Osteocalcin and NTx levels as BTMs were evaluated in both groups. The level of NTx was significantly higher in the osteoporosis group as compared to controls, and the level of osteocalcin was significantly lower than controls. These results are in agreement with studies done on osteocalcin and NTx.^[48] The exact mechanism of osteocalcin which is produced by osteoblasts during the bone formation process in bone is still unclear.^[19] Bone degradation process involves breakdown of type I collagen as carboxy-terminal telopeptides of collagen type I and NTx, which are used to determine the rate of bone resorption.^[20,49] The previous reports are in agreement with our finding since NTx was higher in the women with osteoporosis than healthy women. These results support a high rate of bone resorption in women with osteoporosis. Moreover, these results are also consistent with previous study suggested that low BMD in the presence of high BTMs is more predictive of fracture than either risk factor alone.^[50]

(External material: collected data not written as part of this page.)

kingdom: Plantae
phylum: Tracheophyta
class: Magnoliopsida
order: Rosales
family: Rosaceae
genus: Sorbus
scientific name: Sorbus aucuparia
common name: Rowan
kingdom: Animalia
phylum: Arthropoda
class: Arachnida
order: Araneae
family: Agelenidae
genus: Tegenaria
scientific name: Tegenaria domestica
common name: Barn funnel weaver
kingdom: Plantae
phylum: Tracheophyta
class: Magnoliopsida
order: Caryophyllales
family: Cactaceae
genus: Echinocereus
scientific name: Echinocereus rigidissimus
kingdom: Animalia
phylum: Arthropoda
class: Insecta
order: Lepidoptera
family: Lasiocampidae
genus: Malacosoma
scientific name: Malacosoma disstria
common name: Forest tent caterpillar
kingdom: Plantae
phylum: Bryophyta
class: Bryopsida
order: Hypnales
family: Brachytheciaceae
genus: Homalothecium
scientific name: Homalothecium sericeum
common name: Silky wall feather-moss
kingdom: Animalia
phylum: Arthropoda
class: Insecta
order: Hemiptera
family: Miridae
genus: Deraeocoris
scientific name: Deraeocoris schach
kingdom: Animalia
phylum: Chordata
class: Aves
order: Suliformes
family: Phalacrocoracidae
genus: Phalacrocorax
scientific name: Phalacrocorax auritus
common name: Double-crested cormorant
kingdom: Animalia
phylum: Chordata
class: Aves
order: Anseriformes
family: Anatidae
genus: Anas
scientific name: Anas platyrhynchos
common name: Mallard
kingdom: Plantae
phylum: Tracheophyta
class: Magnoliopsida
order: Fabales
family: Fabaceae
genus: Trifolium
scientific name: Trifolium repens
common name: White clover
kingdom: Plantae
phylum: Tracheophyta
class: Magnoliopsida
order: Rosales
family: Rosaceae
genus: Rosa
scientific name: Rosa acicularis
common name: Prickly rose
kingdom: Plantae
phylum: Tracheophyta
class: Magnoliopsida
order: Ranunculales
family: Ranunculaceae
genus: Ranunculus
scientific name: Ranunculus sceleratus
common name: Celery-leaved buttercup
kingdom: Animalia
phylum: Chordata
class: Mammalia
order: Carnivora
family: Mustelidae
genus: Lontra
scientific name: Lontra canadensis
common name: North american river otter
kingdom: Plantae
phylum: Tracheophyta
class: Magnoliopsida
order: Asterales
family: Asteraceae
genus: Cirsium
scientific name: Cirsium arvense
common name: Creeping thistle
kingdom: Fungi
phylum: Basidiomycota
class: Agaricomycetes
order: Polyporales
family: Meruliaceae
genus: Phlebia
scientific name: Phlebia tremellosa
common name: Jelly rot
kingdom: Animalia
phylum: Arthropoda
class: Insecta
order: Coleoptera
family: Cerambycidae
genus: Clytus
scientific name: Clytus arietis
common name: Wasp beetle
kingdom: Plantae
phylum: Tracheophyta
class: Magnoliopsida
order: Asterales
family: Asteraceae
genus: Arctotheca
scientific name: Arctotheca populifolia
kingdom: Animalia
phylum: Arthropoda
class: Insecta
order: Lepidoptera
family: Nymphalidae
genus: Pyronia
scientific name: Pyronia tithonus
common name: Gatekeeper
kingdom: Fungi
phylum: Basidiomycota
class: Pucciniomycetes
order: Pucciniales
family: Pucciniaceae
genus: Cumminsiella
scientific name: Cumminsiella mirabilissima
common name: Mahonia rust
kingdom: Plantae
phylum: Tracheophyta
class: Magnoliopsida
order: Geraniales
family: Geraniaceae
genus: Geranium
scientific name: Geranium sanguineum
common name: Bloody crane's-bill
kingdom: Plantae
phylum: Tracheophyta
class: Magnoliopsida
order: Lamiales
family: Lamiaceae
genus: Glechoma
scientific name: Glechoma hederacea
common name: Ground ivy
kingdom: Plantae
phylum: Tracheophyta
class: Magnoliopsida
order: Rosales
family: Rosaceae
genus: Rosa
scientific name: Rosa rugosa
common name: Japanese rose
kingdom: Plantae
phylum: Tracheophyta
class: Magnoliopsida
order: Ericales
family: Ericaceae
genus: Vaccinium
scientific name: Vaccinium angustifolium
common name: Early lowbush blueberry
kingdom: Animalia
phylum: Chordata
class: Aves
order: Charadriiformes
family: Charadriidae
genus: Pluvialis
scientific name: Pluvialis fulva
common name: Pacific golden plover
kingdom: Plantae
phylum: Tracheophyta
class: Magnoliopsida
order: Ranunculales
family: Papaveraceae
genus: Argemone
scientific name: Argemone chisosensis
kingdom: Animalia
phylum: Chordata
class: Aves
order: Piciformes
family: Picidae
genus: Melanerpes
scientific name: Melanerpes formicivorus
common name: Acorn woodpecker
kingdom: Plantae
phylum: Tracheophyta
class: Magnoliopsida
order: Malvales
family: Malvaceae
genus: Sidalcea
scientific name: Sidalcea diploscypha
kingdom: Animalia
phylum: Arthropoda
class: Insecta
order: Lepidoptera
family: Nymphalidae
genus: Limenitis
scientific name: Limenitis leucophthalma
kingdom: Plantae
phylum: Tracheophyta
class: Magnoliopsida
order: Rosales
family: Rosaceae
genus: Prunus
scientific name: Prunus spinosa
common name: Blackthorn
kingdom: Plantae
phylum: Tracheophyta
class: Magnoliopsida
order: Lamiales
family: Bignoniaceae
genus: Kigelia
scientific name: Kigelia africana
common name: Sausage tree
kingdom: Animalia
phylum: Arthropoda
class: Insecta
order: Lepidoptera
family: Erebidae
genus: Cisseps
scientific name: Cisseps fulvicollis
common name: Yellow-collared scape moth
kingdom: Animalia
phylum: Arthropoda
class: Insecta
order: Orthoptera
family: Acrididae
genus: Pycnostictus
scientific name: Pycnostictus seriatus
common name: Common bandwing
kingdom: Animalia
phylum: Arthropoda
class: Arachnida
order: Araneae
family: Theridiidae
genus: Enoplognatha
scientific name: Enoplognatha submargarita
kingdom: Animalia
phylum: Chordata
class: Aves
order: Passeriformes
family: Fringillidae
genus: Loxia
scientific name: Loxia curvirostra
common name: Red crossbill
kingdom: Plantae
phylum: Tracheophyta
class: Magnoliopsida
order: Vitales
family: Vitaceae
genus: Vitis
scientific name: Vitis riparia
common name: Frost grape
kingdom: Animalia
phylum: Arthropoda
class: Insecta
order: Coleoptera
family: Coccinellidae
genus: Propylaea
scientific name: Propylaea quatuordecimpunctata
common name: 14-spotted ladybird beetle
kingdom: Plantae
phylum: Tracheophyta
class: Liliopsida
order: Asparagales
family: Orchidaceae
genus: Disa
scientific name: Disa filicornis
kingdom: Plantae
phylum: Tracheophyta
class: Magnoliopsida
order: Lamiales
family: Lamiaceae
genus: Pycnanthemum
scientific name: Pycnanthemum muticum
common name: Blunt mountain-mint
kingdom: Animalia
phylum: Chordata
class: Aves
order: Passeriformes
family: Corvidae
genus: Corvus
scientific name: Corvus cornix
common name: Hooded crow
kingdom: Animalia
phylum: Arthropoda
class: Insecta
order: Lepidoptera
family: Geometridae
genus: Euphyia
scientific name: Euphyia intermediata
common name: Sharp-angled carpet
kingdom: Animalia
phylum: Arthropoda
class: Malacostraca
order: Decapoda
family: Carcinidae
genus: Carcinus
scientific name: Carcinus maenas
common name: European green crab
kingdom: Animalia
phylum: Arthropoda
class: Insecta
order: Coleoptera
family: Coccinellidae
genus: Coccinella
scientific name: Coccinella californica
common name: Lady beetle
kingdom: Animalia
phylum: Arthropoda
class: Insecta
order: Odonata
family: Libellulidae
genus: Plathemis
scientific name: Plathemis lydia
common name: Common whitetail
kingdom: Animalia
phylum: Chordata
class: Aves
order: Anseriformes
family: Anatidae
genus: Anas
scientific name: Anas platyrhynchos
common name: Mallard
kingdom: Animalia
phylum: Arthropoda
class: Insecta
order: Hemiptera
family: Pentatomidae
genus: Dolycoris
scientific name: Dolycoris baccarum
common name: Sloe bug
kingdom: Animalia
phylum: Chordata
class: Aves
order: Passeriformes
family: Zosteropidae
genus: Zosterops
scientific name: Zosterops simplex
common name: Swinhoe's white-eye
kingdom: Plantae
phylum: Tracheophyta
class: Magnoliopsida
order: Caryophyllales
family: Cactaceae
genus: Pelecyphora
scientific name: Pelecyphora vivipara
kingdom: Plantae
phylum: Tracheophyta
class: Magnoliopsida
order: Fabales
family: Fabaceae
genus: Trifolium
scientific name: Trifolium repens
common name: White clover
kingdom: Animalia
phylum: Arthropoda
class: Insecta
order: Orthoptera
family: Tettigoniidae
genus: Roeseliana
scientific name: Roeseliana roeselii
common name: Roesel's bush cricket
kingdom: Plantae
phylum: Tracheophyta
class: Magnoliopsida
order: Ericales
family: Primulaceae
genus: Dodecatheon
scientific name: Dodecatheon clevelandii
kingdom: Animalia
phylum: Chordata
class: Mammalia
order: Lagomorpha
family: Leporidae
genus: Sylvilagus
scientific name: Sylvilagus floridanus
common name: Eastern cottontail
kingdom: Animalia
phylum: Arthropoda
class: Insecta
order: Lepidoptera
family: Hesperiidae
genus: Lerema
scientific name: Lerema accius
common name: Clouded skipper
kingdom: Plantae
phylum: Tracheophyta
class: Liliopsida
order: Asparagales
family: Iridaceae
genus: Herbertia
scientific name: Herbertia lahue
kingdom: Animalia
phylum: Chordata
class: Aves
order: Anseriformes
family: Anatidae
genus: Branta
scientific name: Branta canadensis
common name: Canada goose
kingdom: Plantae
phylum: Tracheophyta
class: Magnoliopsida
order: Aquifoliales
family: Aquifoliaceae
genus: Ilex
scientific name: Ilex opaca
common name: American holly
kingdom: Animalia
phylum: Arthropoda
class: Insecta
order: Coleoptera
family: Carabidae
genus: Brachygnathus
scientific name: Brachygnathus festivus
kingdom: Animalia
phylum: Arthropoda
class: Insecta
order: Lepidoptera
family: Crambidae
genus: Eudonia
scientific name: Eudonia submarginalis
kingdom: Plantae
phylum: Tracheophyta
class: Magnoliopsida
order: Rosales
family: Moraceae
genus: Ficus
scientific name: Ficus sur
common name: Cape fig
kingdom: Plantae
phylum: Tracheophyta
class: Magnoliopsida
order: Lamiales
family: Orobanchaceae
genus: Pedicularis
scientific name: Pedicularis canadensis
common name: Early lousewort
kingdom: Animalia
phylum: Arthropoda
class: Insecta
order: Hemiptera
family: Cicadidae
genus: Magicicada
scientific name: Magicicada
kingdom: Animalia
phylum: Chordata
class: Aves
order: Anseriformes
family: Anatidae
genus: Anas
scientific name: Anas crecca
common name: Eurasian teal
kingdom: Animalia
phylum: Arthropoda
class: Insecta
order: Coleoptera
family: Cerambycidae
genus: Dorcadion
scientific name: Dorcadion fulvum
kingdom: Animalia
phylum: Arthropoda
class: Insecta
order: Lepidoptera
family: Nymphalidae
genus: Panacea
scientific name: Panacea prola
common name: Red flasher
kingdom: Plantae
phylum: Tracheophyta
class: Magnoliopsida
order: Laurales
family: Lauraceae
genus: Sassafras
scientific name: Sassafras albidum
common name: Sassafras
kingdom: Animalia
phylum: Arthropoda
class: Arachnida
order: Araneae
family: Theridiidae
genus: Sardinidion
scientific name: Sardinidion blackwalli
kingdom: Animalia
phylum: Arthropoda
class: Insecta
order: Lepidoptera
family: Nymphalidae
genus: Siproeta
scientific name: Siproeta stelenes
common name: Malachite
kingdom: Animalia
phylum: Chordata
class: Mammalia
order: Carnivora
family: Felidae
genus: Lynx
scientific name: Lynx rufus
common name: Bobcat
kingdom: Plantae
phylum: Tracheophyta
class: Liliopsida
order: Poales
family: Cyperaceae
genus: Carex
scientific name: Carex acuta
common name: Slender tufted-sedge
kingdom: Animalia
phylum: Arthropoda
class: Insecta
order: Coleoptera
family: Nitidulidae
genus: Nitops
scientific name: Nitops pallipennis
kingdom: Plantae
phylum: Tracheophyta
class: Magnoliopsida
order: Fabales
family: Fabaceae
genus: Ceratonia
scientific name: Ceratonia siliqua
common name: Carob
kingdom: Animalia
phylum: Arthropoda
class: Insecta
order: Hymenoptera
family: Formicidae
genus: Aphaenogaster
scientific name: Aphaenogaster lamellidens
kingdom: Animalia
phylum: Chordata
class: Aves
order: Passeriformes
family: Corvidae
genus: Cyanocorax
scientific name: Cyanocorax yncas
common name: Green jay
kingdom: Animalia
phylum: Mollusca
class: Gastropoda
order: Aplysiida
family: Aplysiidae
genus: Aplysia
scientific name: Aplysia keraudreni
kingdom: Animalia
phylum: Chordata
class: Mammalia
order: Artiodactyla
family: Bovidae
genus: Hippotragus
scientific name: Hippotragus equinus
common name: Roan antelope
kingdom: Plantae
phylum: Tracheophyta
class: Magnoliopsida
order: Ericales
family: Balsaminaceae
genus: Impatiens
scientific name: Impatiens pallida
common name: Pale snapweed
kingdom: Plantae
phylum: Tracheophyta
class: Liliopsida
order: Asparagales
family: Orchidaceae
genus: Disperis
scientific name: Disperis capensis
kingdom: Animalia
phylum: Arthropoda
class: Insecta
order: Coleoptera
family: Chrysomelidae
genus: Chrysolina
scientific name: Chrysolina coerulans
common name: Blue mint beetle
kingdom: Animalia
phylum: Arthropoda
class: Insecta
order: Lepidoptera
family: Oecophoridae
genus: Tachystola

A significantly higher PTH in the women with osteoporosis as compared to controls was observed. PTH indirectly stimulates bone resorption by acting upon its receptors on osteoblasts. PTH acts on PTH1R on osteoclasts. Activation of PTH1R initiates several parallel signaling pathways, which include Ca²⁺/PKC pathway and G subunit (Gs) protein Gs protein to increase protein kinase A activity and thereby cAMP-mediated transcriptional activity by insulin-like growth factor-1.^[51,52] Together protein kinase A, insulin-like growth factor-1, and PKC result in an increase in RANKL and CSF, leading to stimulate of osteoclastogenesis.^[51,52]

Moreover, a significant positive correlation was found between PTH and IL-lβ, IL-6 as well as TNF-α in patients and controls, consistent with previous studies.^[27] In addition, it has been demonstrated that cytokines as IL-6, which potently induces osteoclastogenesis, is produced by osteoblastic cells in response to PTH.^[53] On the other hand, there is some evidence that various cytokines induce the expression of PTH-related protein/peptide. Proinflammatory cytokines induced expression of PTH-related protein/peptide in spleen stromal cells and hepatocytes during endotoxemia.^[54,55]

This study acknowledges a few limitations. Small sample size and cross-sectional based study cannot suggest any causal and temporal correlations. Large-scale prospective studies are required to determine the exact predictive value of these biomarkers. Subjects were limited to women as contributing factors to osteoporosis maybe different in men due to sexual dimorphic expression of inflammation.^[56]

5. Conclusion

In summary, findings of the present study implicate a role for cytokine-mediated inflammation in patients with osteoporosis. Further studies are needed to improve our understanding of cytokine pattern implication in inflammation in large scale to estimate the association of cytokine with BTMs and bone metabolism.

Acknowledgments

The authors thank National Plan for Science, Technology and Innovation (MAARIFAH), King Abdulaziz City for Science and Technology, Kingdom of Saudi Arabia, Award number (11-MED-2113-02) for the support.